Stencil Size & Color

Chances are you can make almost any design work for your particular needs. Larger wall spaces, darker rooms and higher ceilings allow the use of stronger designs and coloring. Smaller panels or walls, lighter rooms and lower ceilings generally do better with smaller or simpler designs and softer hues.

Breaking the stencil designs into five categories may help with your decision regarding the size of the pattern, depending on whether you plan to use the application on table linens, walls or some other creative endeavor.

Petite Stencils ~ Although these designs average only one to two inches in height, they can be used in a variety of ways. Table runners and other linens may first come to mind, but these designs could have originally been used for accenting frames, women’s accessories and other smaller decorative items. You may also consider this size for panel work or to enhance crown molding.

Small Stencils ~ Running between two to four inches, this group of designs work well in areas where a smaller design is needed. Suitable for stenciling window curtains and larger table linens, these designs also work well for creating ceiling panels. Another excellent use for this size of stencil is to accent crown molding or run it continuously around a room with lower ceilings.

Medium Stencils ~ The most versatile size of stencils, these designs range from around four to eight inches and work as well for eight-foot ceilings and larger curtains, as they do for filling smaller frieze areas. Another good option is to run them above or below picture rails in bedrooms, or any room where the rails are the only wood treatment on the walls.

Large Stencils ~ Larger rooms, especially ones with high ceilings, are perfect environments for bigger designs, which would be anything over nine inches in height. Portieres, either in conjunction with – or as stand alone applications – are also beautiful ways to bring these designs to life. If one of these designs is desired and you have a small room in mind, consider stenciling one dominant wall or applying more muted and softer colors.

Spot & Panel Stencils ~ Spot stencils are just what they sound like, a spot of design rather than a repeating border. Panel Stencils are designed to fit in areas like the wood trimmed panels in a Bungalow dining room. They are usually quite easy to adjust to any desired length.

For more handy tips that can be used to help you choose colors that go well together see the fun section “Color Your World” pages 62-71 of our book, Stenciling the Arts & Crafts Home.

The first color you will have to decide on will be the color of your wall. Don’t just assume white, off-white or some pale tint of color will be the best option. Instead, ask yourself a few questions. What size is the room? What time of the day does this room get the most use and who will be using it? Consider the direction the room faces and will the amount of natural light it receives make a difference? Here are a few guidelines you can follow, but if you really want a periwinkle bathroom, you can have one, you just may alter how much the periwinkle dominates the room by how you answer these simple questions.

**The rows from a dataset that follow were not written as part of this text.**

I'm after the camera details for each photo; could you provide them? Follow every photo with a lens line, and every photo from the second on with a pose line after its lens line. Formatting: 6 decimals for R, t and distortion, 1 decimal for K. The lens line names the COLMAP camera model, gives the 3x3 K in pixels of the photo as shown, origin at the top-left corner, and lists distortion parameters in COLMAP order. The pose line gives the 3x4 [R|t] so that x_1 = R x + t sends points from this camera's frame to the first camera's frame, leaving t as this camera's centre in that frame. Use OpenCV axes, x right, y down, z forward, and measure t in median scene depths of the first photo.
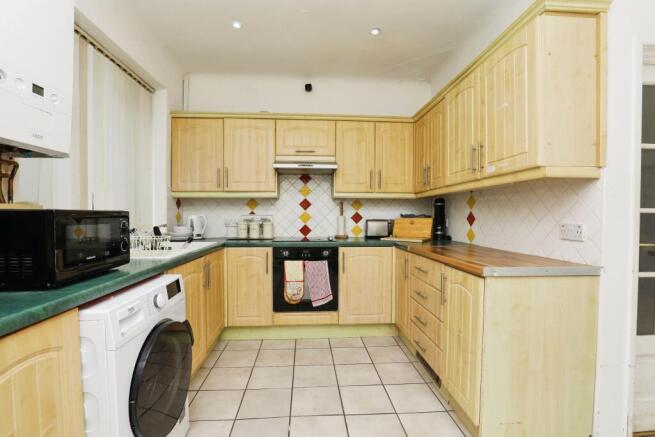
lens RADIAL K [[305.5, 0, 326.7], [0, 305.5, 226.5], [0, 0, 1]] dist [-0.030305, 0.000172]
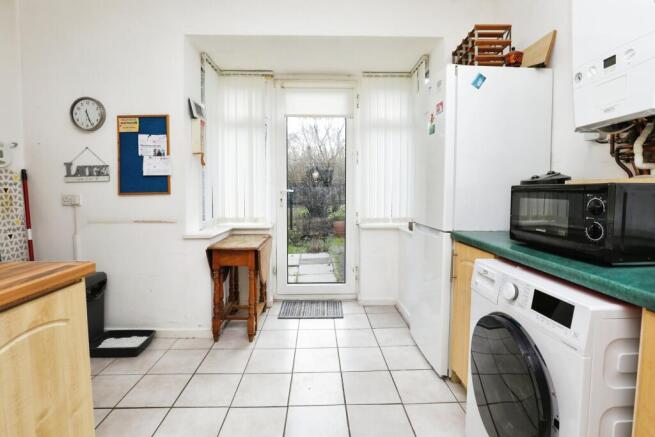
lens RADIAL K [[314.8, 0, 325.9], [0, 314.8, 204.3], [0, 0, 1]] dist [-0.029274, 0.000044]
pose [[-0.999269, -0.003043, 0.038106, -0.030728], [0.000102, 0.996612, 0.082251, -0.029766], [-0.038228, 0.082195, -0.995883, 0.830728]]
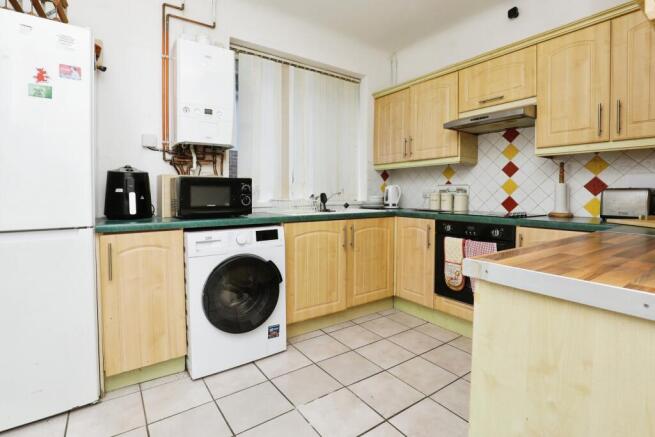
lens RADIAL K [[314.8, 0, 325.9], [0, 314.8, 204.3], [0, 0, 1]] dist [-0.029274, 0.000044]
pose [[0.514884, 0.029088, -0.856766, 0.417042], [-0.032821, 0.999360, 0.014205, 0.020458], [0.856631, 0.020806, 0.515509, 0.255133]]
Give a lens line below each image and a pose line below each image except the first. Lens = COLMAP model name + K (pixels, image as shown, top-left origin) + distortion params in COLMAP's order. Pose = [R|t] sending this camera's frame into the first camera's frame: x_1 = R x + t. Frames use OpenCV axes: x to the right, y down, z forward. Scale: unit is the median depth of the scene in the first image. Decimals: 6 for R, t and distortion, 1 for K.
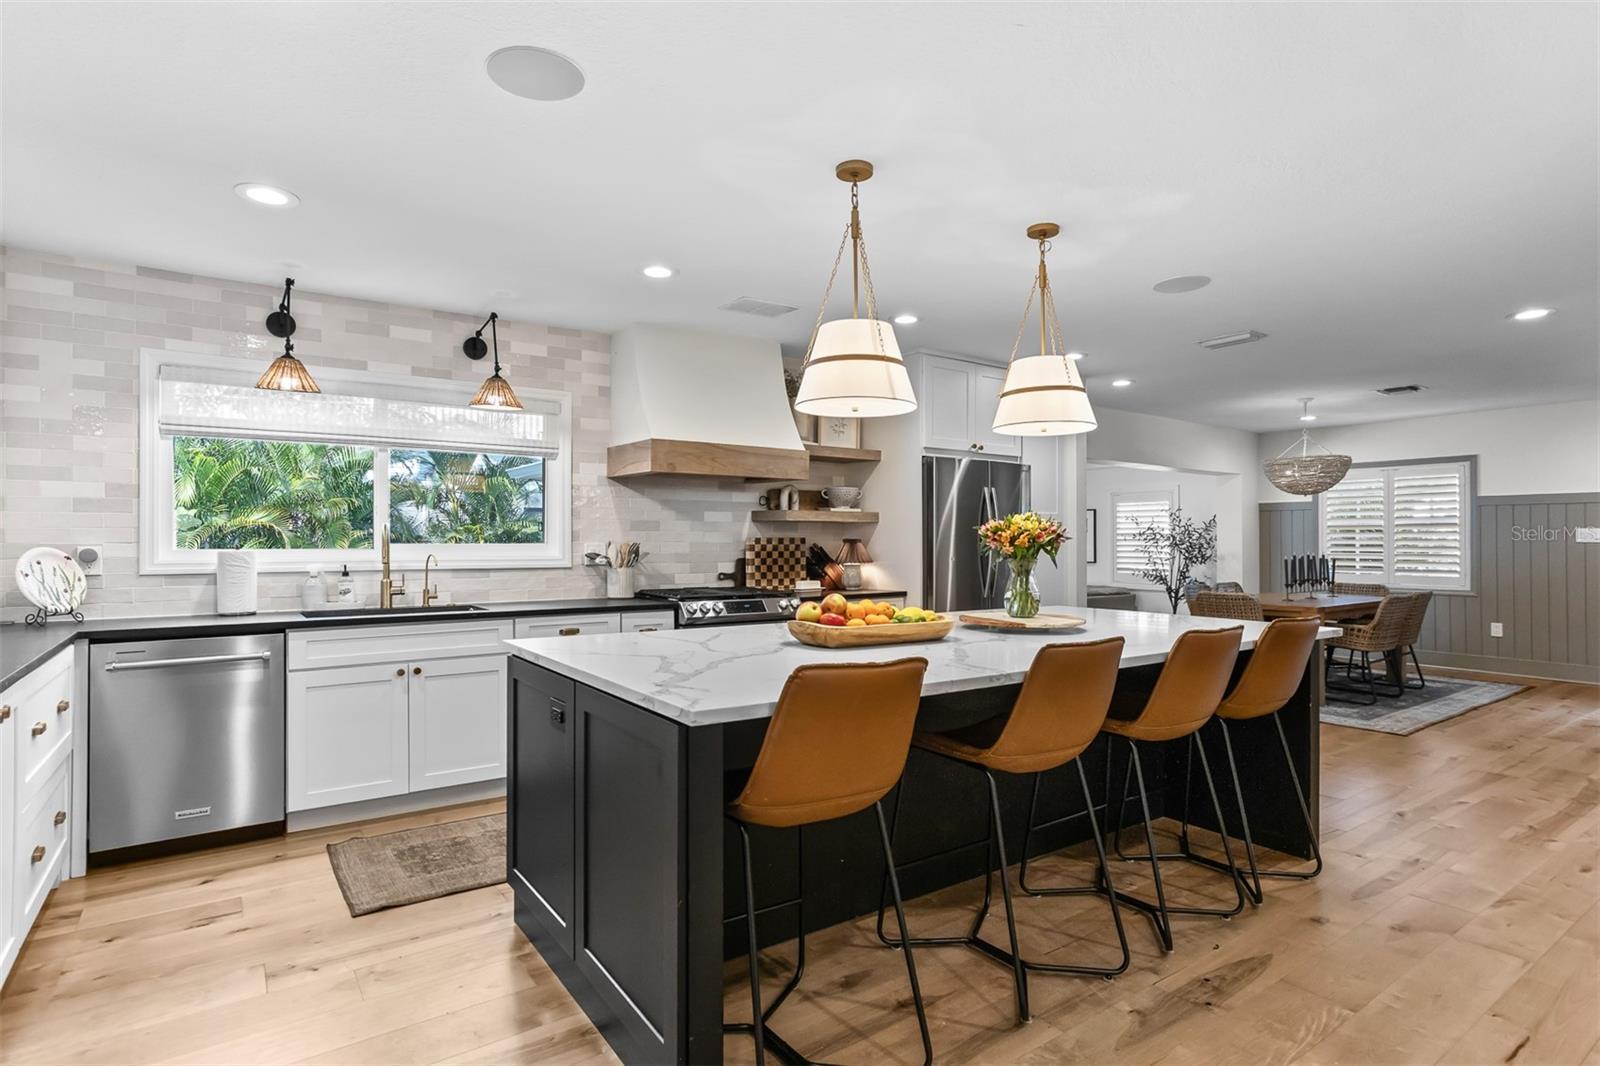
lens RADIAL K [[800.0, 0, 781.6], [0, 800.0, 534.7], [0, 0, 1]] dist [-0.016513, 0.014618]
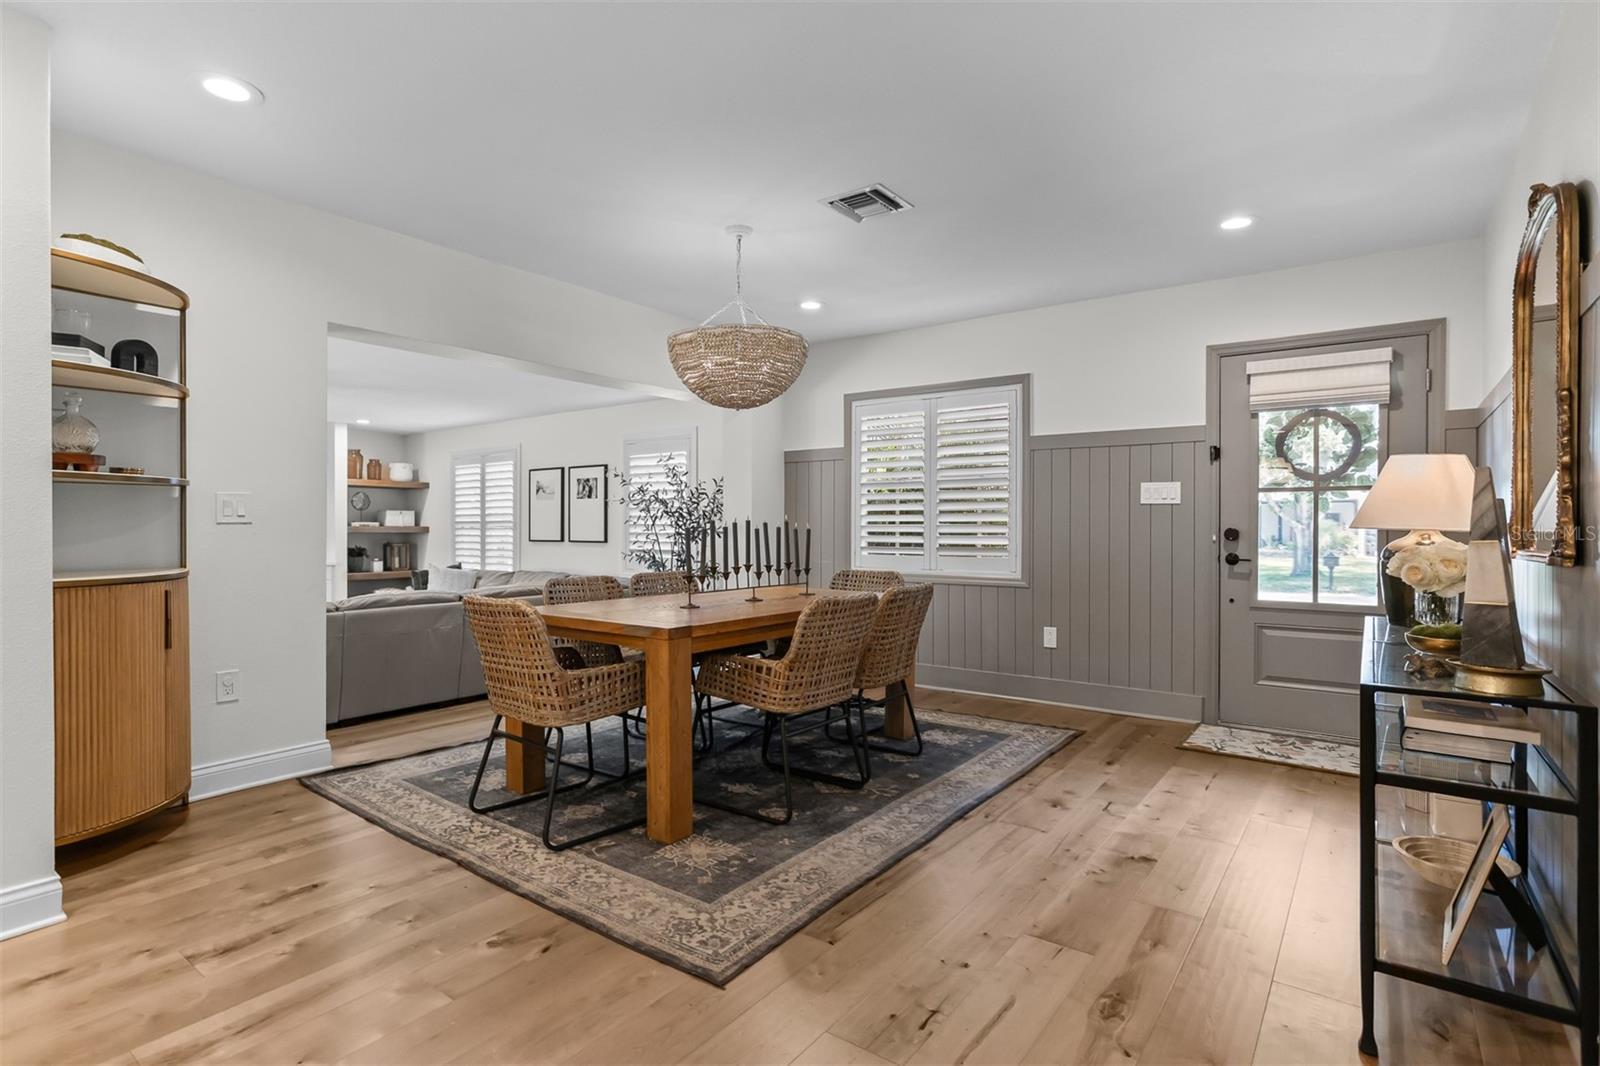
lens RADIAL K [[808.1, 0, 780.6], [0, 808.1, 524.3], [0, 0, 1]] dist [-0.033143, 0.022238]
pose [[0.950697, 0.002914, 0.310108, 0.692220], [-0.005086, 0.999968, 0.006194, 0.032170], [-0.310080, -0.007466, 0.950681, 0.629242]]
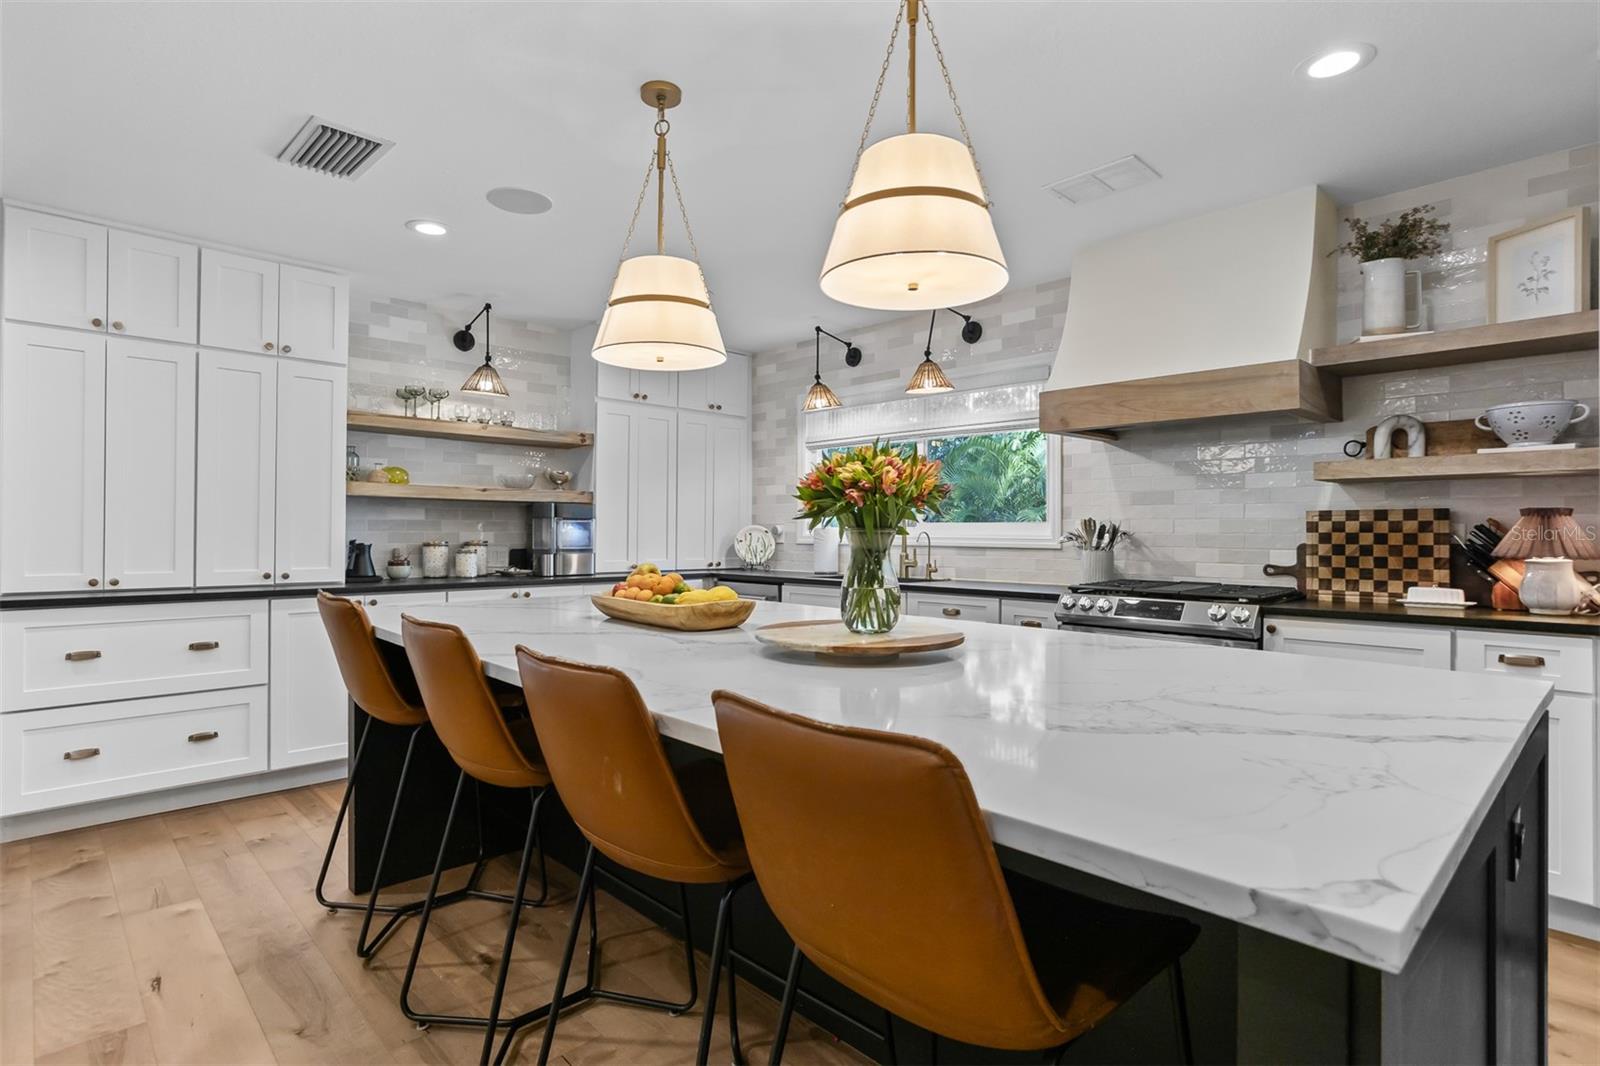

Color can also affect the appearance of a room in others ways. For example an 11-foot high ceiling can handle a darker color that gives it the illusion of being not quite as high, but you probably won’t want to use that same dark color on a low ceiling in a finished basement. I have a odd little bathroom in my office that has white painted wainscot paneling to about 4.5 ft and 11 ft ceilings. It is like a shoebox on end. To bring the ceiling down, the walls above the wainscot and the ceiling are painted the same color, which is darker than the white wainscot. To bring it even lower, a tall stencil design is painted right above the wainscot. All of this fools the eye, keeping it from being drawn endlessly upward. Had I run a border around the top of the wall, it would have only emphasized the disproportional height and more likely than not, gotten lost in the process.

Here’s an old interior designer trick. Consider working off the colors from something that will be in the room, say the drapery or upholstery fabrics, or a collection of pottery. It is much easier to match the paint for your wall to an item than to find the perfect item to match your unusual shade of magenta. Painting the walls the same as the background of some fabric and incorporating the other fabric colors into a stencil and other decorative items in the room works wonderfully. It’s a simple way to pick out a color scheme.

Color wheels can be a helpful guide to selecting color combinations. Sometimes colors that you would not believe could possibly work together can produce wonderful results. If you are uncertain about your combination, buy and extra color or two and play with the various colors on paper until you get the combination you love. Just keep in mind that unless you are going with a monochromatic scheme, your colors will look best if they are in the same value range.

By now, you likely have all kinds of ideas spinning around in your head and you are even more confused about picking out colors than when we started. Take a hike, literally. The whole idea surrounding the decorative arts of the Arts and Crafts Movement was to incorporate the soothing effects of nature into the home. Go visit Mother Nature and observe her in a whole new way. Check out the trees, the rocks, and the water. What colors dominate the landscape? When you start paying attention to the colors that surround you, you’ll be surprised how talented that old girl is.